PORT OF SPAIN, Trinidad and Tobago, June 29, (CMC) – The Law Association of Trinidad and Tobago (LATT) says it does not support the moves by the Keith Rowley administration to extend, by another two years, the Bail (Amendment) Act and the Anti-Gang Act 2011.
Parliament is now debating the legislation that the government the government said is necessary, in order to allow the police to deal with the escalating crime situation here.
The bills first gained parliamentary approval during the tenure of the Kamla Persad Bissessar-led coalition, the People’s Partnership administration. But the opposition has said it wants to hold talks with the government before agreeing to any extension on the legislation.
In a two-page statement, LATT President, Reginald Armour, said “in the discharge of its mandate to protect and assist the public in Trinidad and Tobago in all matters relating to the law, including to promote, maintain and support the administration of justice and the rule of law, the Law Association of Trinidad and Tobago has maintained a clear and consistent position on the bail and anti-gang legislation.”
He said that in April 2015, the association had advised then Attorney General, Garvin Nicholas, that “given the constitutional guarantees of reasonable bail, coupled with the presumption of innocence and the right to be brought, promptly, before an appropriate judicial authority, the association considered the proposed legislation then, to be a disproportionate measure”.
Armour said the association stated even then, that in the face of firearms and firearms-related offences, the 2015 amendments to the Bail Act amounted to a denial of a person’s constitutional rights.
“The Law Association called then, for the repeal of the bail legislation,” he said.
The LATT said that in a June 17 letter to Attorney General, Faris Al-Rawi, it indicated that it did not support either of the two bills being continued as law.
According to LATT, since their initial introduction, neither piece of legislation has acted as a deterrent to the commission of serious crime, nor has there been any explanation, nor statistics, presented to show that either piece of legislation has, in essence, reduced the crime rate.
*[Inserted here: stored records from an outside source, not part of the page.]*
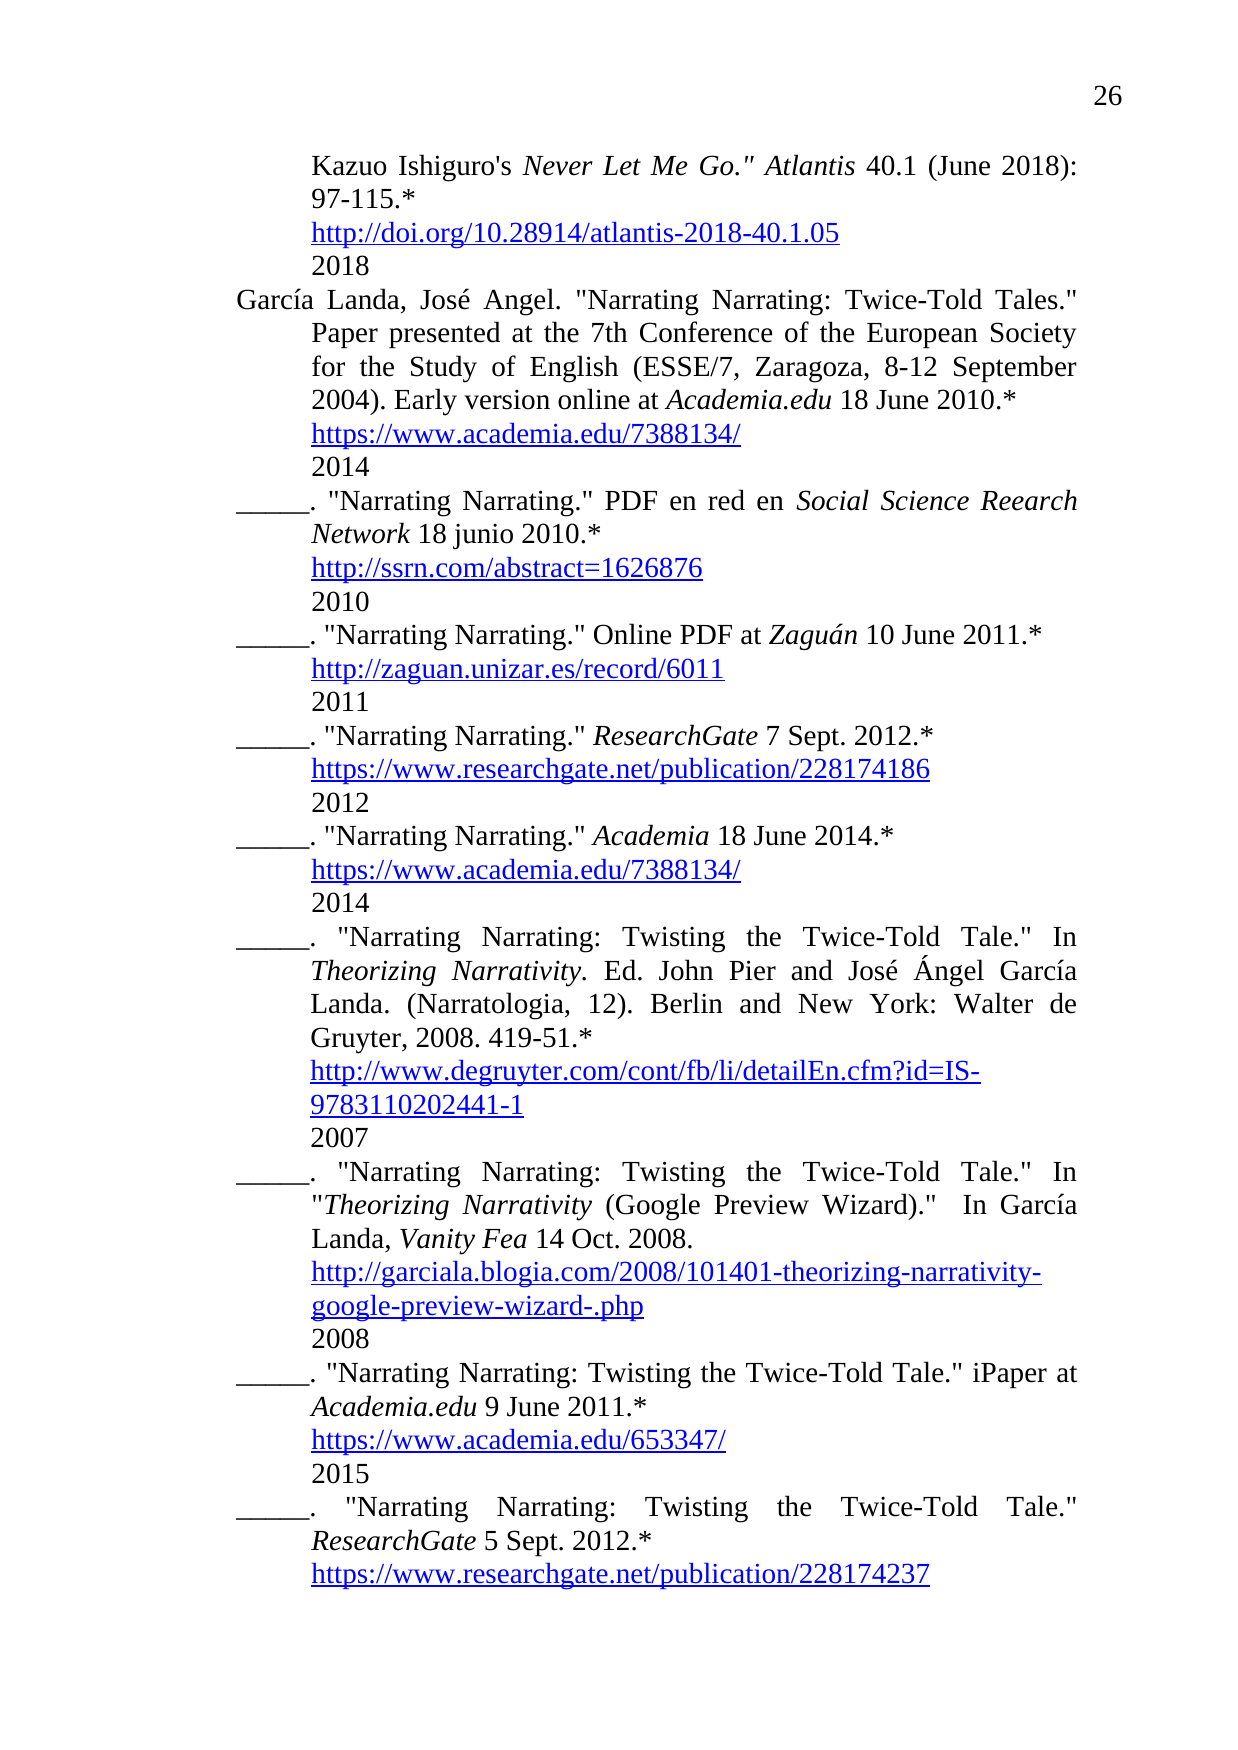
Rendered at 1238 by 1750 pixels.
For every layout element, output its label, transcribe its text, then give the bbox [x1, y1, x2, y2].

text 2015 [236, 1456, 1078, 1489]
text 2010 [236, 584, 1078, 617]
text http://zaguan.unizar.es/record/6011 [236, 651, 1078, 684]
text 2008 [236, 1322, 1078, 1355]
text https://www.researchgate.net/publication/228174186 [236, 751, 1078, 785]
text 2018 [236, 248, 1078, 282]
text http://doi.org/10.28914/atlantis-2018-40.1.05 [236, 215, 1078, 248]
text _____. "Narrating Narrating." ResearchGate 7 Sept. 2012.* [236, 718, 1078, 751]
text https://www.academia.edu/7388134/ [236, 416, 1078, 449]
text https://www.academia.edu/7388134/ [236, 852, 1078, 886]
text García Landa, José Angel. "Narrating Narrating: Twice-Told Tales." Paper presented at the 7th Conference of the European Society for the Study of English (ESSE/7, Zaragoza, 8-12 September 2004). Early version online at Academia.edu 18 June 2010.* [236, 282, 1078, 416]
text _____. "Narrating Narrating." PDF en red en Social Science Reearch Network 18 junio 2010.* [236, 483, 1078, 550]
text http://www.degruyter.com/cont/fb/li/detailEn.cfm?id=IS-9783110202441-1 [236, 1053, 1078, 1120]
text _____. "Narrating Narrating." Academia 18 June 2014.* [236, 818, 1078, 852]
text https://www.academia.edu/653347/ [236, 1422, 1078, 1456]
text http://ssrn.com/abstract=1626876 [236, 550, 1078, 584]
text 2011 [236, 684, 1078, 718]
text _____. "Narrating Narrating: Twisting the Twice-Told Tale." ResearchGate 5 Sept. 2012.* [236, 1489, 1078, 1556]
text http://garciala.blogia.com/2008/101401-theorizing-narrativity-google-preview-wizard-.php [236, 1254, 1078, 1322]
text 2014 [236, 886, 1078, 919]
text 2014 [236, 449, 1078, 483]
text _____. "Narrating Narrating." Online PDF at Zaguán 10 June 2011.* [236, 617, 1078, 651]
text _____. "Narrating Narrating: Twisting the Twice-Told Tale." In "Theorizing Narrativity (Google Preview Wizard)." In García Landa, Vanity Fea 14 Oct. 2008. [236, 1154, 1078, 1254]
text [236, 148, 1078, 215]
text 2012 [236, 785, 1078, 818]
text _____. "Narrating Narrating: Twisting the Twice-Told Tale." In Theorizing Narrativity. Ed. John Pier and José Ángel García Landa. (Narratologia, 12). Berlin and New York: Walter de Gruyter, 2008. 419-51.* [236, 919, 1078, 1053]
text _____. "Narrating Narrating: Twisting the Twice-Told Tale." iPaper at Academia.edu 9 June 2011.* [236, 1355, 1078, 1422]
text 2007 [236, 1120, 1078, 1154]
text https://www.researchgate.net/publication/228174237 [236, 1556, 1078, 1590]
It said that the pre-trial detention of persons without bail for a period of 120 days is not reasonably justifiable in a society that has proper respect for the rights and freedoms of the individual, given the unarguable inability of the criminal justice system to process those who are incarcerated under this legislation, within a reasonable time.
“In the association’s view, that incarceration, therefore, amounts to a breach of the right to liberty without due process. Bail is now punitive in nature as opposed to securing the attendance of the accused at court.
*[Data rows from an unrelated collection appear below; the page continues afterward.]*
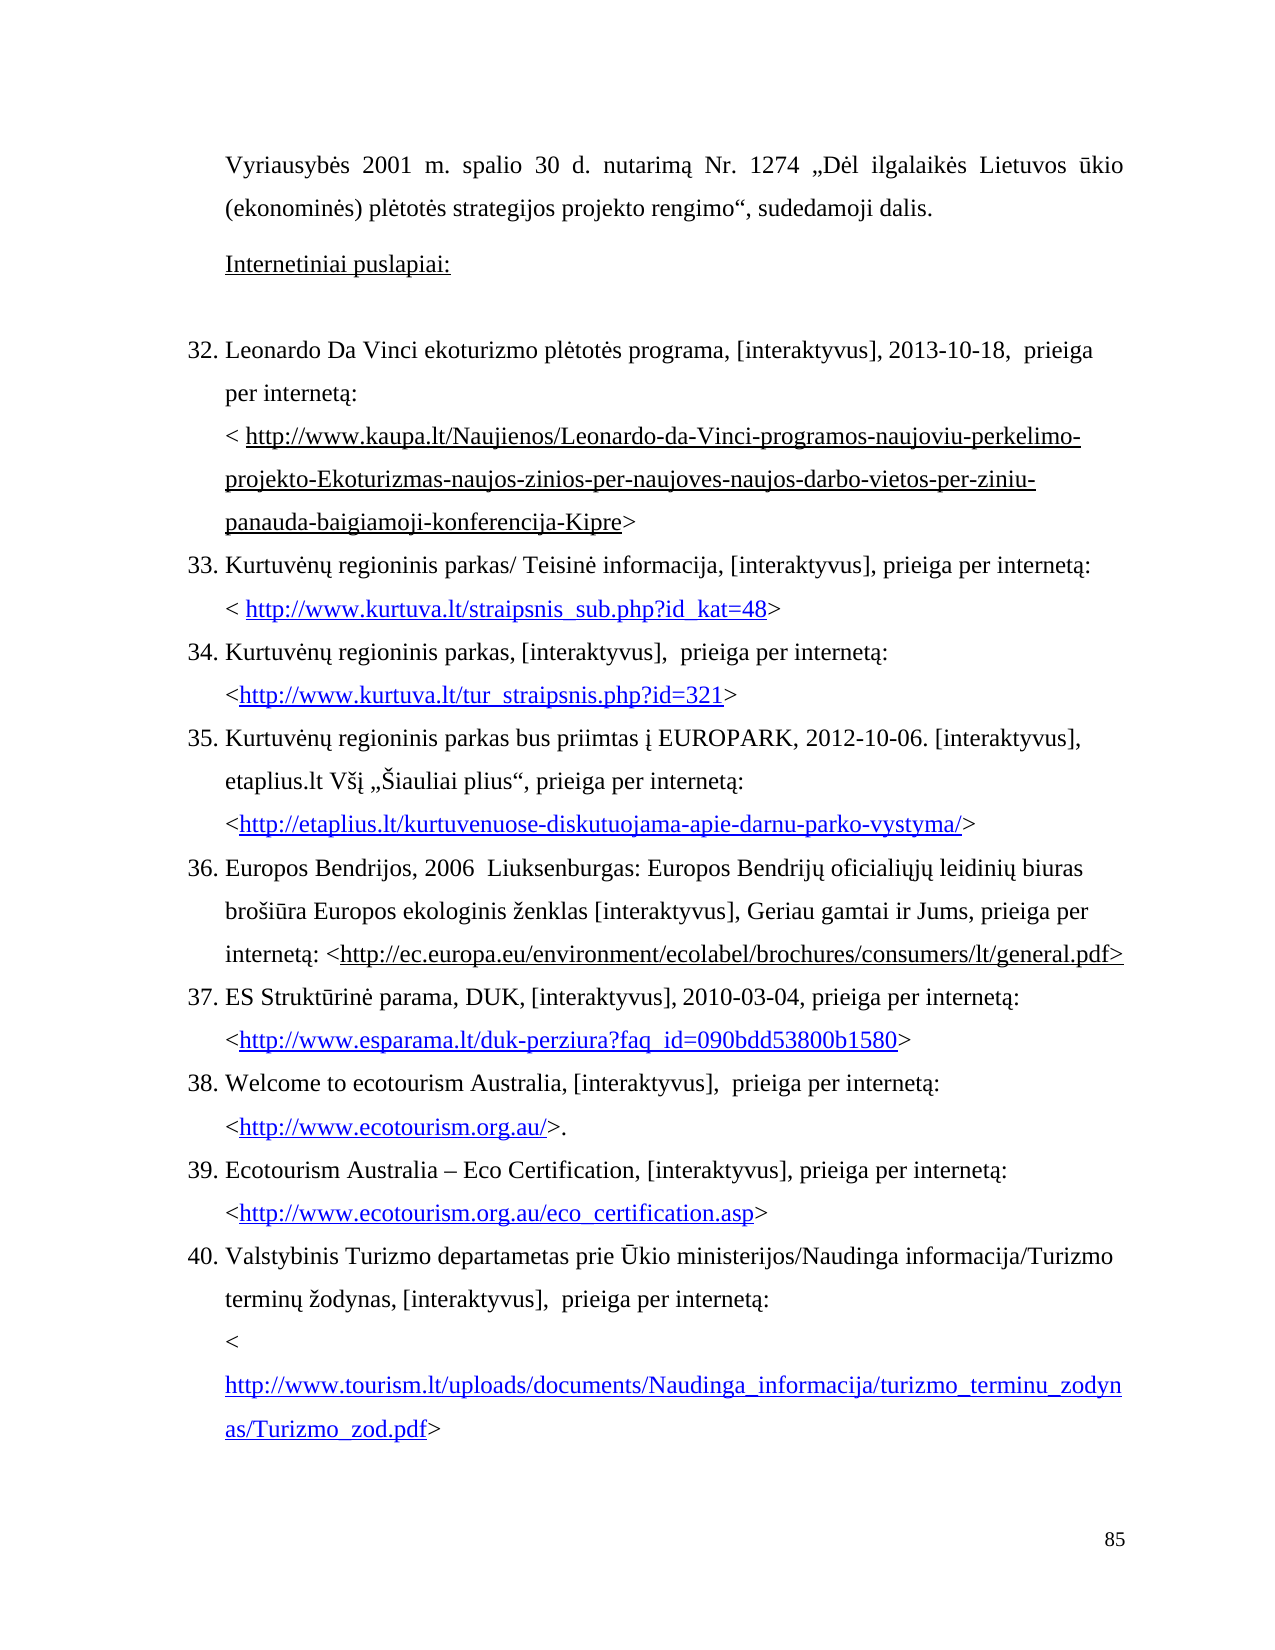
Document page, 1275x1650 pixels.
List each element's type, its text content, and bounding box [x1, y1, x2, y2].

list Valstybinis Turizmo departametas prie Ūkio ministerijos/Naudinga informacija/Turizmo terminų žodynas, [interaktyvus], prieiga per internetą: <http://www.tourism.lt/uploads/documents/Naudinga_informacija/turizmo_terminu_zodynas/Turizmo_zod.pdf> [187, 1241, 1125, 1442]
list Europos Bendrijos, 2006 Liuksenburgas: Europos Bendrijų oficialiųjų leidinių biuras brošiūra Europos ekologinis ženklas [interaktyvus], Geriau gamtai ir Jums, prieiga per internetą: <http://ec.europa.eu/environment/ecolabel/brochures/consumers/lt/general.pdf> [187, 853, 1125, 968]
list Internetiniai puslapiai: [225, 249, 1125, 277]
list Kurtuvėnų regioninis parkas bus priimtas į EUROPARK, 2012-10-06. [interaktyvus], etaplius.lt Všį „Šiauliai plius“, prieiga per internetą: [187, 723, 1125, 795]
list Kurtuvėnų regioninis parkas/ Teisinė informacija, [interaktyvus], prieiga per internetą: < http://www.kurtuva.lt/straipsnis_sub.php?id_kat=48> [187, 551, 1125, 622]
list ES Struktūrinė parama, DUK, [interaktyvus], 2010-03-04, prieiga per internetą: [187, 982, 1125, 1011]
list <http://www.ecotourism.org.au/>. [225, 1112, 1125, 1140]
list Kurtuvėnų regioninis parkas, [interaktyvus], prieiga per internetą: [187, 637, 1125, 666]
list < http://www.kaupa.lt/Naujienos/Leonardo-da-Vinci-programos-naujoviu-perkelimo-projekto-Ekoturizmas-naujos-zinios-per-naujoves-naujos-darbo-vietos-per-ziniu-panauda-baigiamoji-konferencija-Kipre> [225, 421, 1125, 536]
list <http://www.esparama.lt/duk-perziura?faq_id=090bdd53800b1580> [225, 1025, 1125, 1054]
list Leonardo Da Vinci ekoturizmo plėtotės programa, [interaktyvus], 2013-10-18, prieiga per internetą: [187, 335, 1125, 407]
list Ecotourism Australia – Eco Certification, [interaktyvus], prieiga per internetą: <http://www.ecotourism.org.au/eco_certification.asp> [187, 1155, 1125, 1227]
list Welcome to ecotourism Australia, [interaktyvus], prieiga per internetą: [187, 1068, 1125, 1097]
list <http://www.kurtuva.lt/tur_straipsnis.php?id=321> [225, 680, 1125, 709]
list <http://etaplius.lt/kurtuvenuose-diskutuojama-apie-darnu-parko-vystyma/> [225, 809, 1125, 838]
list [187, 150, 1125, 222]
“In fact, the legislation, whose life would be extended under the proposed amendments, has significantly increased the number of persons on remand. The conditions on remand where these accused are kept, are acknowledged to be deplorable and have been judicially described as “barbaric” and “inhumane.”
The LATT said that the significant deficiencies of the forensic system, resulting in unreasonable delay in forensic testing, means that persons are unlikely to have matters involving the use of a firearm, heard within a minimum of two to three years.
“There are no safeguards against malfeasance by police officers, in a situation in which the mere mention by a police complainant of suspicion of possession of a firearm (or something resembling a firearm) invokes the no bail provisions.”